Song by Amitabh Bachchan

from the album Silsila
- Language: Hindi
- Released: 1981
- Genre: Folk
- Length: 6:26
- Label: Saregama
- Songwriter: Harivansh Rai Bachchan
- Composer: Shiv–Hari

Music video
- Rang Barse Bhige Chunar Wali on YouTube

= Rang Barse Bhige Chunar Wali =

1981 song

"Rang Barse Bhige Chunar Wali" (Devanagri: रंग बरसे भीगे चूनर वाली) is a song from the 1981 Hindi film Silsila. The song "Rang Barse Bhige Chunarwali" which Amitabh Bachchan sings during the film is said to be one of India's best known folk songs. The music director was Shiv-Hari, both also noted classical musicians. The taal (rhythm) of the song is Keherwa (Kaharva) of Hindustani classical music, while the lyrics were by poet Harivansh Rai Bachchan, based on a traditional bhajan, by 15th-century mystic poet Meera.

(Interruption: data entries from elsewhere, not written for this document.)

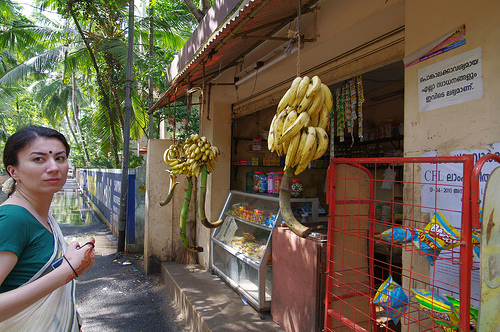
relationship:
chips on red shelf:
[413, 210, 462, 264] [321, 151, 498, 329]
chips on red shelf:
[367, 273, 410, 325] [321, 151, 498, 329]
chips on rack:
[365, 219, 417, 251] [332, 209, 487, 279]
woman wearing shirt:
[6, 116, 100, 327] [8, 206, 100, 313]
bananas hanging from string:
[259, 73, 351, 177] [279, 41, 321, 80]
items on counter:
[247, 165, 318, 193] [182, 191, 322, 310]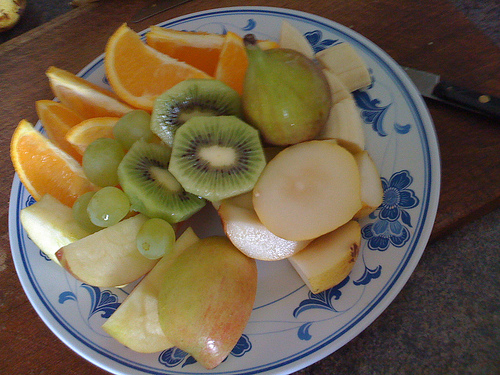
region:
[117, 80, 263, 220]
three slices of kiwi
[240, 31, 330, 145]
a large persimmon on a plate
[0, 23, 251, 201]
several orange slice sections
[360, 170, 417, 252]
blue flower design on a plate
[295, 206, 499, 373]
a marble gray counter top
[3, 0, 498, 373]
a wooden cutting board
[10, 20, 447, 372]
Fruit on b;lue and white palte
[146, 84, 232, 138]
slice of Fruit on a plate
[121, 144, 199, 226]
slice of Fruit on a plate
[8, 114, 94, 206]
slice of Fruit on a plate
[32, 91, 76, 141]
slice of Fruit on a plate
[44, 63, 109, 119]
slice of Fruit on a plate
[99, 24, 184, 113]
slice of Fruit on a plate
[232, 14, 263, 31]
Blue design on white plate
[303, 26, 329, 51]
Blue design on white plate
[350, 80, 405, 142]
Blue design on white plate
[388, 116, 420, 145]
Blue design on white plate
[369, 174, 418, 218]
Blue design on white plate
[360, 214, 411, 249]
Blue design on white plate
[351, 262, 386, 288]
Blue design on white plate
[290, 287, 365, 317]
Blue design on white plate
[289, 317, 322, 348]
Blue design on white plate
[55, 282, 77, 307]
Blue design on white plate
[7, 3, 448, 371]
a plate full of fruit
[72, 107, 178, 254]
green grapes on a plate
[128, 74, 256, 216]
three slices of kiwi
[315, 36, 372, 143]
three pieces of banana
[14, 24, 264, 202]
orange wedges beside grapes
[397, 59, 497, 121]
a black handled knife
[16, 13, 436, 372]
a white plate with a blue floral design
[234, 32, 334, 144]
a whole piece of fruit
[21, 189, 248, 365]
an apple cut into wedges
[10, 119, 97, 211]
orange slice next to grape on plate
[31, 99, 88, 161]
orange slice next to grape on plate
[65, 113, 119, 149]
orange slice next to grape on plate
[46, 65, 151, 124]
orange slice next to grape on plate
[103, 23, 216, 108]
orange slice next to grape on plate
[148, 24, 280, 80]
orange slice next to grape on plate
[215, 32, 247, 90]
orange slice next to grape on plate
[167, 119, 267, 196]
kiwi slice on top of kiwi slice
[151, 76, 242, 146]
kiwi slice below kiwi slice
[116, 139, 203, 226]
kiwi slice below kiwi slice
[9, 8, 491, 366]
a blue and white plate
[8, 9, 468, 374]
a blue and white plate on a table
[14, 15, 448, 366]
a lot of fruit on a blue and white plate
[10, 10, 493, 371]
a knife next to a blue and white plate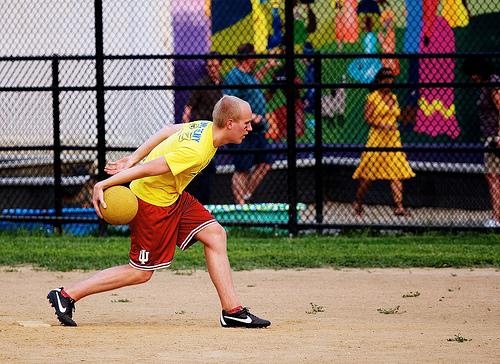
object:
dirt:
[0, 265, 500, 363]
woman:
[350, 65, 418, 217]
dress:
[350, 91, 416, 183]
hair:
[211, 95, 242, 128]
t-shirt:
[128, 119, 218, 208]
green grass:
[1, 227, 499, 273]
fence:
[0, 0, 498, 240]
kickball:
[95, 185, 138, 225]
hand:
[90, 184, 109, 219]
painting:
[171, 0, 469, 144]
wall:
[11, 2, 497, 210]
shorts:
[122, 181, 219, 272]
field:
[0, 231, 500, 363]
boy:
[45, 94, 275, 329]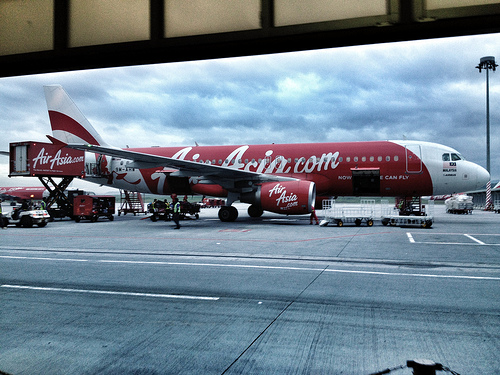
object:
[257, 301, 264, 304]
spot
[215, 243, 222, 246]
mark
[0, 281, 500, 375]
pavement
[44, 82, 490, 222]
plane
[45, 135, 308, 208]
wing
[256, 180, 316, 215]
engine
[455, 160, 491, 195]
nose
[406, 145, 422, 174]
door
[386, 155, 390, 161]
windows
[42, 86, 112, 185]
tail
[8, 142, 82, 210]
lift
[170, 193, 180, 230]
man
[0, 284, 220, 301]
line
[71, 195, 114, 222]
cart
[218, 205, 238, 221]
wheels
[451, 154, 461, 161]
windshield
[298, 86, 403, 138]
clouds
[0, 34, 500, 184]
sky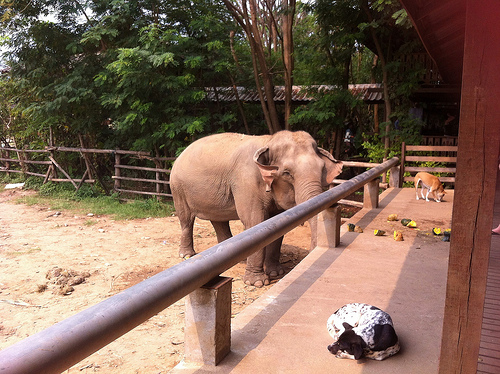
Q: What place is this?
A: It is a pen.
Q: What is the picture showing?
A: It is showing a pen.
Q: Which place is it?
A: It is a pen.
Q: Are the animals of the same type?
A: No, there are both dogs and elephants.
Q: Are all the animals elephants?
A: No, there are both dogs and elephants.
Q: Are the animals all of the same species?
A: No, there are both dogs and elephants.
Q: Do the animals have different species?
A: Yes, they are dogs and elephants.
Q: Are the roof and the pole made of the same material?
A: Yes, both the roof and the pole are made of metal.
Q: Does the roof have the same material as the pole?
A: Yes, both the roof and the pole are made of metal.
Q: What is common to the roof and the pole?
A: The material, both the roof and the pole are metallic.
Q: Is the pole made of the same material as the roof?
A: Yes, both the pole and the roof are made of metal.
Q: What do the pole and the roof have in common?
A: The material, both the pole and the roof are metallic.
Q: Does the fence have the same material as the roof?
A: No, the fence is made of wood and the roof is made of metal.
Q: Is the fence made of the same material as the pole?
A: No, the fence is made of wood and the pole is made of metal.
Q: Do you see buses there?
A: No, there are no buses.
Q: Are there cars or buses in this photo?
A: No, there are no buses or cars.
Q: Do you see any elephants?
A: Yes, there is an elephant.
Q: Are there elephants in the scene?
A: Yes, there is an elephant.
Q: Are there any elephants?
A: Yes, there is an elephant.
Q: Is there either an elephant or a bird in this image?
A: Yes, there is an elephant.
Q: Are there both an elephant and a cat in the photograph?
A: No, there is an elephant but no cats.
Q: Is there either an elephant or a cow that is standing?
A: Yes, the elephant is standing.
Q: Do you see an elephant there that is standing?
A: Yes, there is an elephant that is standing.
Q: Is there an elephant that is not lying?
A: Yes, there is an elephant that is standing.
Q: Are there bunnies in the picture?
A: No, there are no bunnies.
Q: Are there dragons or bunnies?
A: No, there are no bunnies or dragons.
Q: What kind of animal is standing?
A: The animal is an elephant.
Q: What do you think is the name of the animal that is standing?
A: The animal is an elephant.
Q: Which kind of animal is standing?
A: The animal is an elephant.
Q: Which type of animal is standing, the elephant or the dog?
A: The elephant is standing.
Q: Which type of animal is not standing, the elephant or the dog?
A: The dog is not standing.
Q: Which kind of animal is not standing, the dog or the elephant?
A: The dog is not standing.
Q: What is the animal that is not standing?
A: The animal is a dog.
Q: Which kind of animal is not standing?
A: The animal is a dog.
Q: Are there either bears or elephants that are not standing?
A: No, there is an elephant but it is standing.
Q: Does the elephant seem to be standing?
A: Yes, the elephant is standing.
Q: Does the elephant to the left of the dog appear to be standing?
A: Yes, the elephant is standing.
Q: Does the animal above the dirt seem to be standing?
A: Yes, the elephant is standing.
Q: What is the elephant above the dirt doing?
A: The elephant is standing.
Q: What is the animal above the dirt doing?
A: The elephant is standing.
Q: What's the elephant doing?
A: The elephant is standing.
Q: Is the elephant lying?
A: No, the elephant is standing.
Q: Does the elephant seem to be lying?
A: No, the elephant is standing.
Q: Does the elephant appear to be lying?
A: No, the elephant is standing.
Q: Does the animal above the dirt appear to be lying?
A: No, the elephant is standing.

The song was featured in a film sequence showing a community Holi celebration with film's cast, including Bachchan, Jaya Bachchan and Rekha and hence got link with Holi festivities.

==In popular culture==
To date, even decades after its release, 'Rang Barse' remains one of the most popular songs played on the occasion of festival Holi in north India.